EXERCISE INSTRUCTIONS:
Reproduce the text of every item below verbatim, omitting the pictures.

EXERCISE MATERIALS:
════════════════
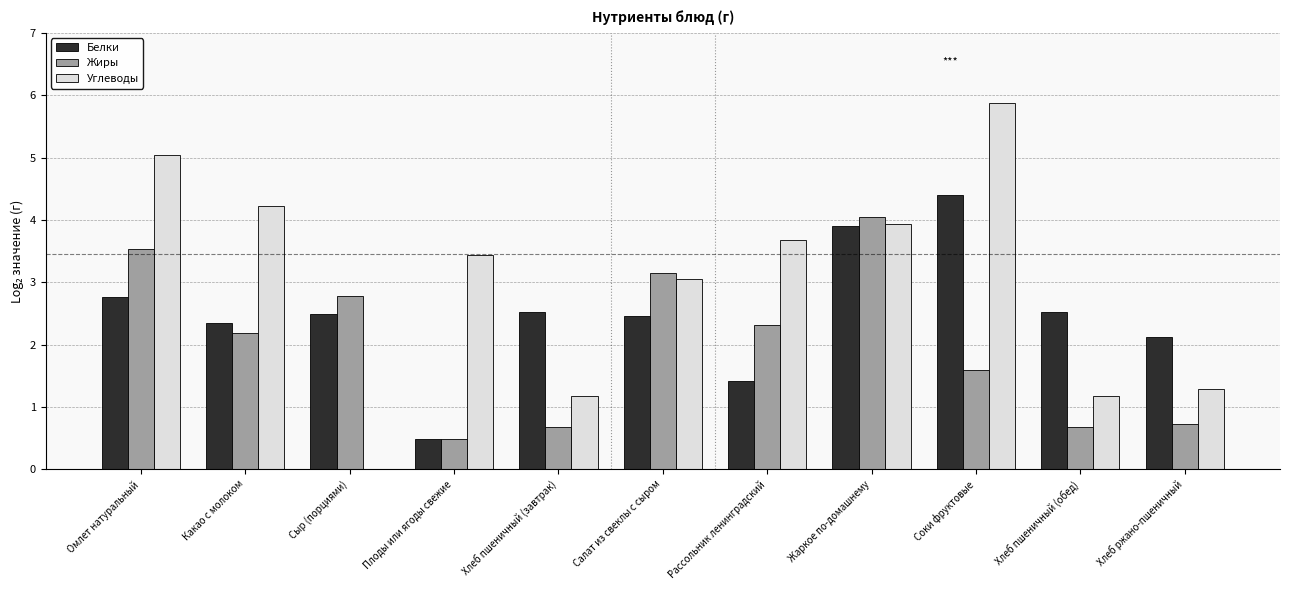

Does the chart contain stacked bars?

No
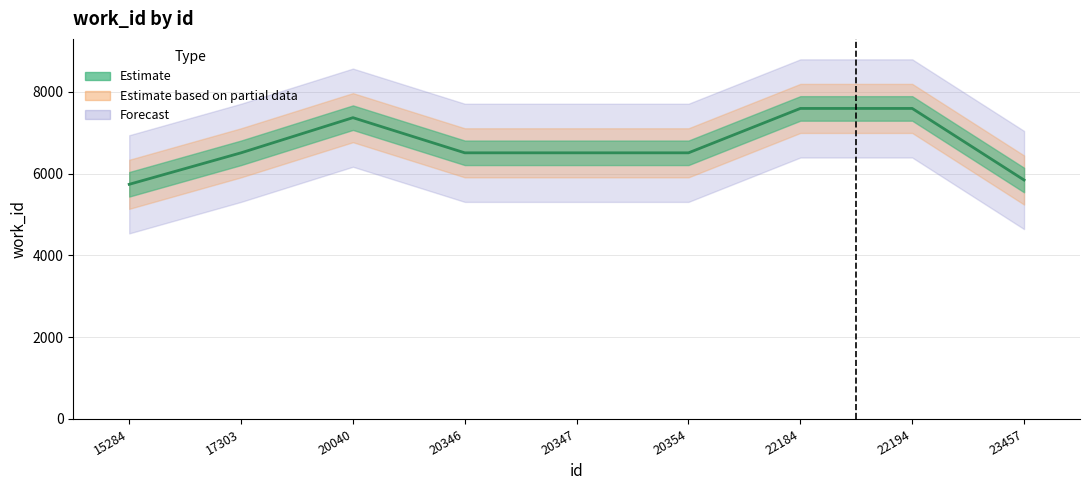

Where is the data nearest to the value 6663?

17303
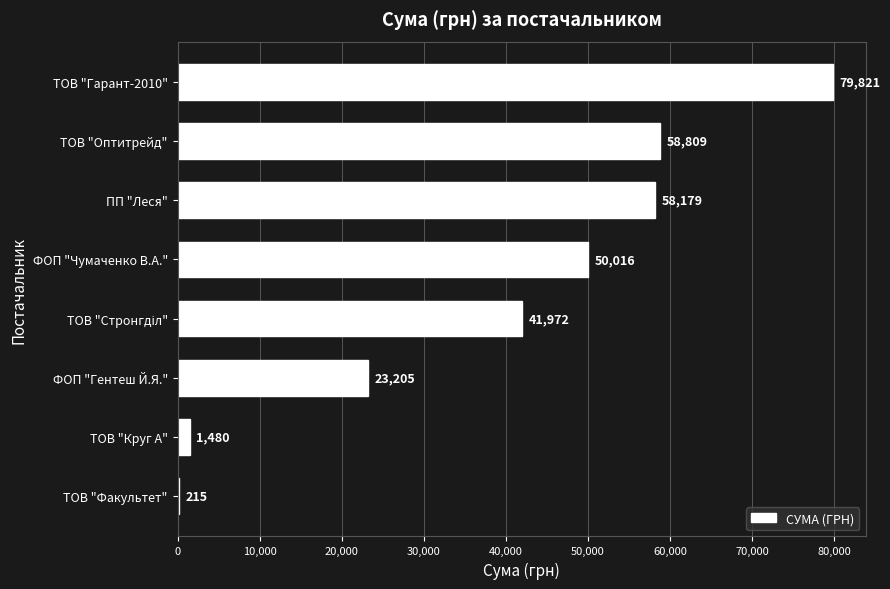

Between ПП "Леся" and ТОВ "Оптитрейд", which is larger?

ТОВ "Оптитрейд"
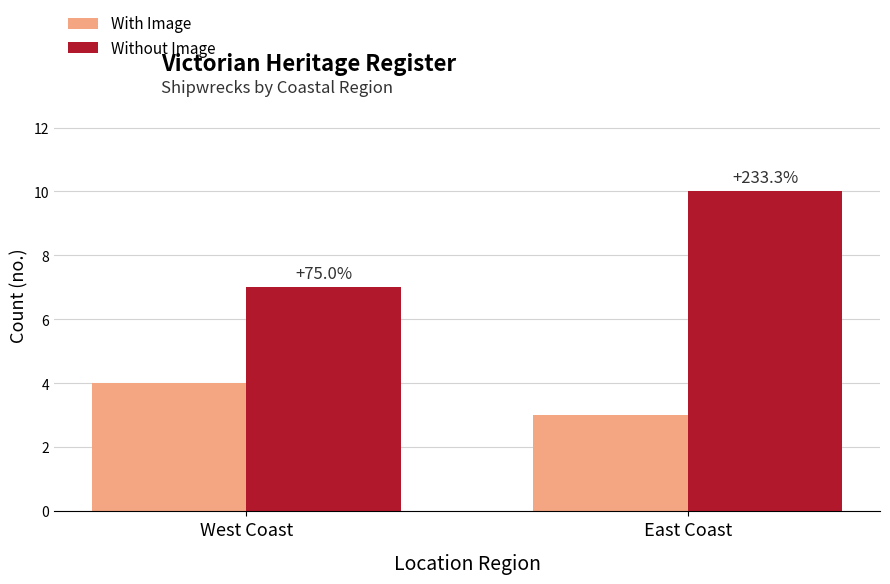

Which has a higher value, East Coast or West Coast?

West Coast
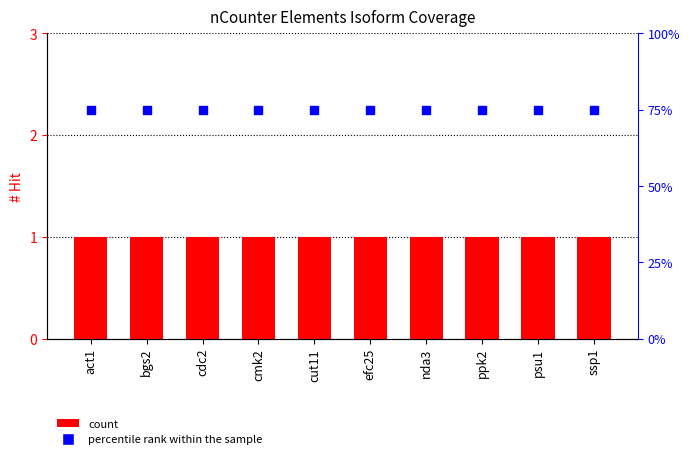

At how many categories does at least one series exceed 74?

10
════════════════
RESULT OF THE TASK:
Does the chart contain stacked bars?

No

Where is the data nearest to the value 6663?

17303

Between ПП "Леся" and ТОВ "Оптитрейд", which is larger?

ТОВ "Оптитрейд"

Which has a higher value, East Coast or West Coast?

West Coast

At how many categories does at least one series exceed 74?

10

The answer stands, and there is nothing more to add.